## WHAT YOU WILL DO
Gather each line in the entries that includes the string "pixels".

(Entries taken from a collection)
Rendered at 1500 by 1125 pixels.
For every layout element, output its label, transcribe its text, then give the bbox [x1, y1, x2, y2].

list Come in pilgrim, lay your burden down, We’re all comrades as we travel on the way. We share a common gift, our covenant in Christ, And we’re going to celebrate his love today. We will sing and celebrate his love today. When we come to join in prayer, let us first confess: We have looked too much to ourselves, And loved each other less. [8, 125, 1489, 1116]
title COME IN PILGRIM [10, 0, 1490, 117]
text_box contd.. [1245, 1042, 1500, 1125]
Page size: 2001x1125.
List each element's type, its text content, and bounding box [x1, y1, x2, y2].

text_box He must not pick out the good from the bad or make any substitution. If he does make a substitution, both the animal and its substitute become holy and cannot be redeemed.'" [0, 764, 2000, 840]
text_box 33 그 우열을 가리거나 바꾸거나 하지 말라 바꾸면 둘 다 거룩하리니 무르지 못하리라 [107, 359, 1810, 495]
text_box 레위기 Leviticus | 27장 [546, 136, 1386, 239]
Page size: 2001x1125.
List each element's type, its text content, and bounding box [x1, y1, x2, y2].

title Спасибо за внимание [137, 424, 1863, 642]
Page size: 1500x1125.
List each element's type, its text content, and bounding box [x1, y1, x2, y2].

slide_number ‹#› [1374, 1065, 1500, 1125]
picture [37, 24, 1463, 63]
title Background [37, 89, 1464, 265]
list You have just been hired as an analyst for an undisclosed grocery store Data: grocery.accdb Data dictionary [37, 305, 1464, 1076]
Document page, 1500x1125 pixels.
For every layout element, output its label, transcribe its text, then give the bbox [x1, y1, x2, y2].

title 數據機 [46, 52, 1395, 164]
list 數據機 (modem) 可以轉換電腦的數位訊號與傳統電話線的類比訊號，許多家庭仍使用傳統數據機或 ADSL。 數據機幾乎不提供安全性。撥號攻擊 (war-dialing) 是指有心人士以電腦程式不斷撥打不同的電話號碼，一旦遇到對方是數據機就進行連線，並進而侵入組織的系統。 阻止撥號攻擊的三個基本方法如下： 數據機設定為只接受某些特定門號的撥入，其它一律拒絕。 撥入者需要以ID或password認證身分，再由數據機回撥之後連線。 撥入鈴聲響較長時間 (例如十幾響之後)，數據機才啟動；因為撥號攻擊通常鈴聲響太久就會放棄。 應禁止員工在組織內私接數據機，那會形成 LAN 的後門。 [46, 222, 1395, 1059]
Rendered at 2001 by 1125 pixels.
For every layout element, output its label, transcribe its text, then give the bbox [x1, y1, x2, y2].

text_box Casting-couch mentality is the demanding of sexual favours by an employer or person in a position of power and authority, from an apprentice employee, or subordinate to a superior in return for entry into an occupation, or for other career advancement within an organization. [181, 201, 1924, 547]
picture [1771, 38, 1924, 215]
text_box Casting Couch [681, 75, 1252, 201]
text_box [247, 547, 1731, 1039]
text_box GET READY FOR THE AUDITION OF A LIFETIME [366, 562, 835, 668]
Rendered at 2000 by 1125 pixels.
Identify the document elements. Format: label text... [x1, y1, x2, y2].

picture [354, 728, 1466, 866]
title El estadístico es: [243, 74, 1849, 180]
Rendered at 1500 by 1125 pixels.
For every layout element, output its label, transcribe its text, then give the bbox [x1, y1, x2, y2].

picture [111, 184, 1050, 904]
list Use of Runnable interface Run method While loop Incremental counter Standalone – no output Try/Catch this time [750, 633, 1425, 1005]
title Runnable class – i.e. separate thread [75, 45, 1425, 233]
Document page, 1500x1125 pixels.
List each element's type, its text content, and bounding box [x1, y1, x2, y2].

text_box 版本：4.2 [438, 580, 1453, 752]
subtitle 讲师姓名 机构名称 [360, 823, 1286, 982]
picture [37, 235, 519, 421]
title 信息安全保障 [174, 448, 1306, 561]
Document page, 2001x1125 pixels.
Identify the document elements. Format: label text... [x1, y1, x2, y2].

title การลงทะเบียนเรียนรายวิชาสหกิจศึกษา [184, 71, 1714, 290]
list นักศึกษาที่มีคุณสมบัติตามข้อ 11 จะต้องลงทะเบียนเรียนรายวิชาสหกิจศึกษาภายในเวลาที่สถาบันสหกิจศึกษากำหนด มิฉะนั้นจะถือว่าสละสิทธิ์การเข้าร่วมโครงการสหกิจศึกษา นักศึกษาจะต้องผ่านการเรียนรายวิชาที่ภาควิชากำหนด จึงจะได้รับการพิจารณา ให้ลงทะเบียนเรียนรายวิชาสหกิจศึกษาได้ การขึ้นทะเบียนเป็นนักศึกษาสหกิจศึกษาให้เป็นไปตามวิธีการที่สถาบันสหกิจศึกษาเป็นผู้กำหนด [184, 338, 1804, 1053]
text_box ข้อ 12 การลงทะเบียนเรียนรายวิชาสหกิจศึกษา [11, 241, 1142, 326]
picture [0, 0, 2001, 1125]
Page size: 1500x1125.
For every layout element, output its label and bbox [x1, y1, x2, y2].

## EXERCISE ANSWER
Rendered at 1500 by 1125 pixels.
Document page, 1500x1125 pixels.
Rendered at 2001 by 1125 pixels.
Rendered at 2000 by 1125 pixels.
Rendered at 1500 by 1125 pixels.
Document page, 1500x1125 pixels.
Document page, 2001x1125 pixels.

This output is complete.